Will Senate Committee’s Investigation of Agencies’ Use of ‘Guidance’ Benefit Health Care Providers?

Health care lawyers are familiar with the term “underground rulemaking,” which refers to efforts by federal agencies to impose obligations on providers and suppliers informally, without using the processes required by law. That issue has recently attracted the attention of the US Senate. 

On May 7, 2015, Senator Lamar Alexander (R-TN), chairman of the US Senate Committee on Health, Education, Labor & Pensions, and Senator James Lankford (R-OK.), chairman of the US Senate Subcommittee on Regulatory Affairs & Federal Management, sent letters to various federal agencies, including the Department of Health and Human Services. The letters begin an investigation into whether the agencies’ use of “guidance” has resulted in such impermissible rulemaking. 

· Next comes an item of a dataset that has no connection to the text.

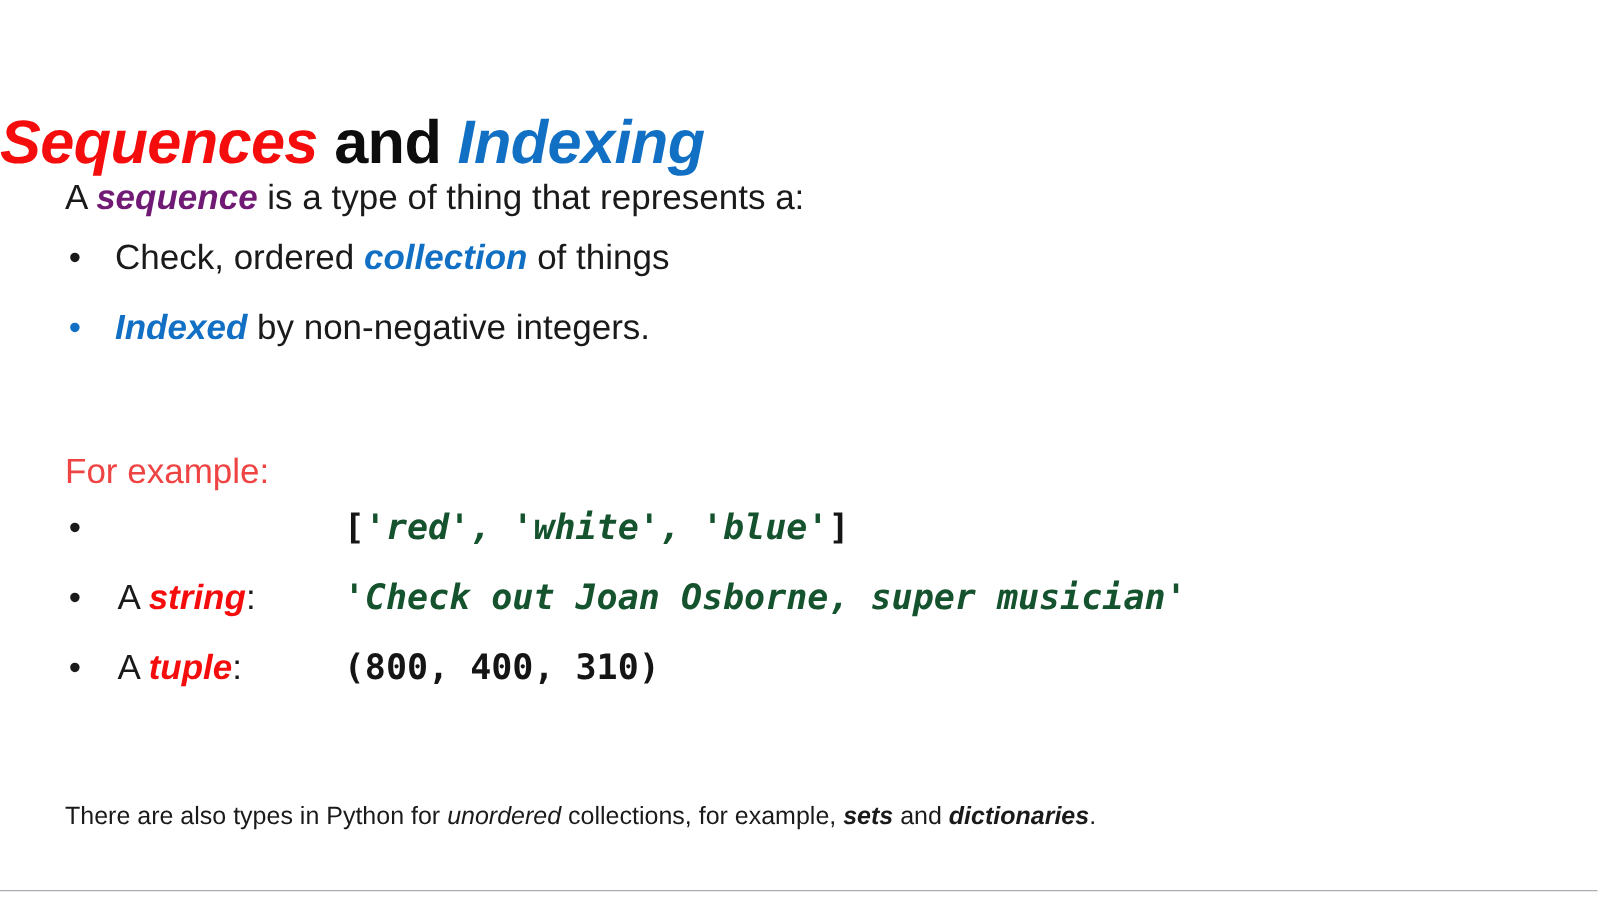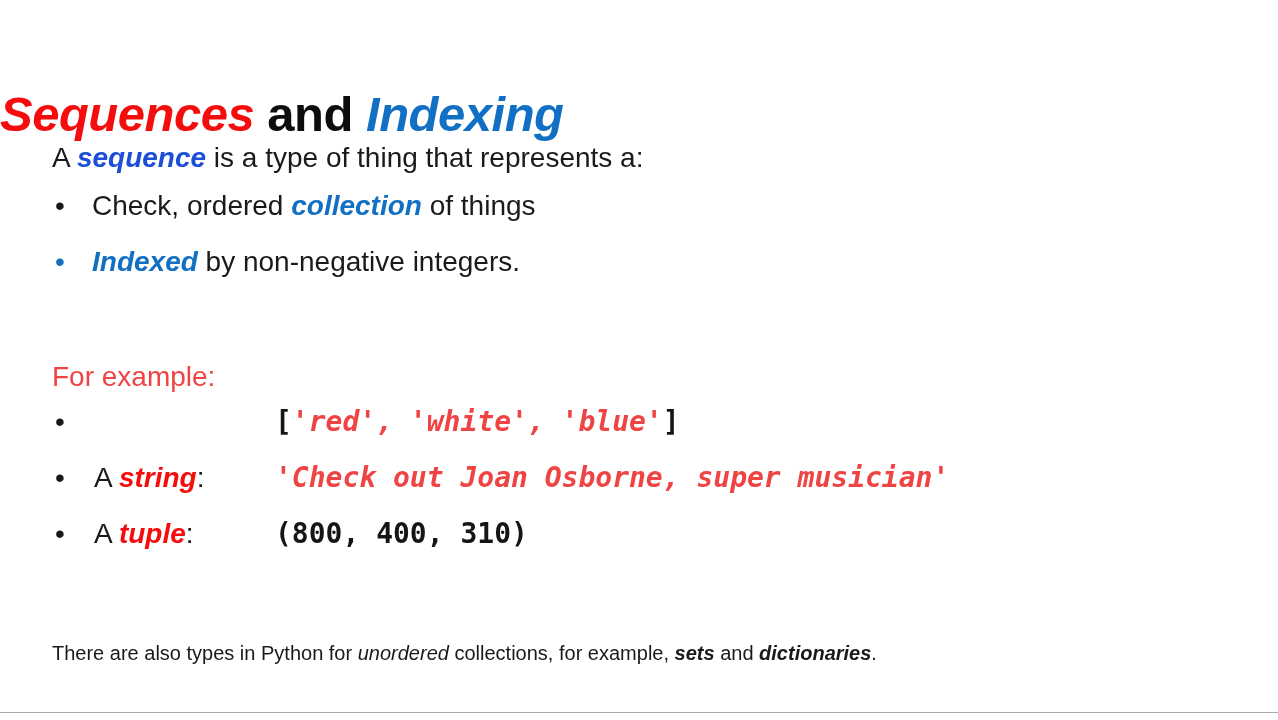"sequence" .em-red-bi { color: #1d4ed8 -> #701a75 }
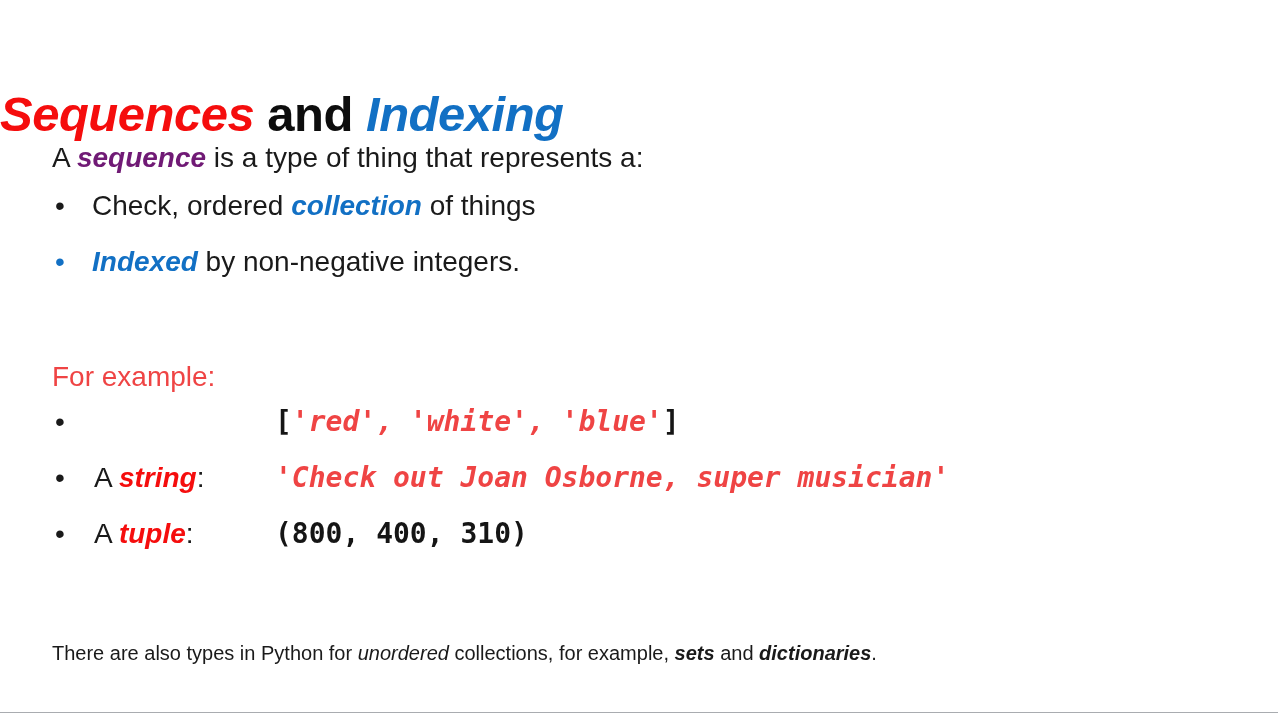"'red', 'white', 'blue'" .code-green { color: #ef4444 -> #14532d }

In the letter, the Senators note that under the Administrative Procedure Act (APA), in order to issue regulation, federal agencies must first issue notice of proposed rulemaking, then allow a public comment period, and then respond to the public’s comments. Agencies may also issue interpretive rules or guidance without going through this process, but those “non-legislative rules” do not have the force of law. The Senators expressed concern that, despite the non-obligatory nature of guidance, federal agencies are increasingly using guidance to create new requirements with the expectation of compliance, and are doing so in order to bypass the notice and comment process and to avoid public accountability.   

To health care providers, agencies expecting compliance with interpretive rules and guidance is not a new problem. For example, providers have long known that in order to maintain Medicare certification, they must comply both with the Conditions of Participation or Conditions of Coverage regulations and the Centers for Medicare and Medicaid Services (CMS) Interpretive Guidelines (IGs). Indeed, although CMS cites to the regulations when alleging non-compliance, its description of the alleged noncompliance often reflects expectations in the IGs, not the regulatory language. The result is that although the IGs do not technically have the force of law, as a practical matter, they might as well have it.

On several occasions, clients have asked me why they must adopt or change their policies or processes in order to “comply” with the IGs. In principle, they would like to push back – it is galling to many that they must change the manner in which they provide care to patients simply to comply with a nonbinding rule that has never been formally vetted. In some instances, the nonbinding IGs addressing the Emergency Medical Treatment and Labor Act do not take into account published court decisions interpreting the law – and yet, they are what CMS uses to determine compliance. 

My clients could fight the issue – but at what price?  The battle, they determine, is simply not worth it. The resources required to challenge CMS in an administrative proceeding and, eventually, court, is well-more than the cost of complying with the IGs.  Add to this the risk that the provider ultimately could be found noncompliant and lose its Medicare certification – and, well, it is simply not worth battling for the principle. As a result, providers continue to view IGs as if they are as mandatory as the regulations, and CMS continues to revise, expand, and, for all intents and purposes, enforce them.  

Will the Senate Committee’s proposed investigation change agencies’ expectations regarding obligatory compliance with guidance? It is too early to tell. In the meantime, I will continue to advise my clients to protect their interests by complying with the IGs.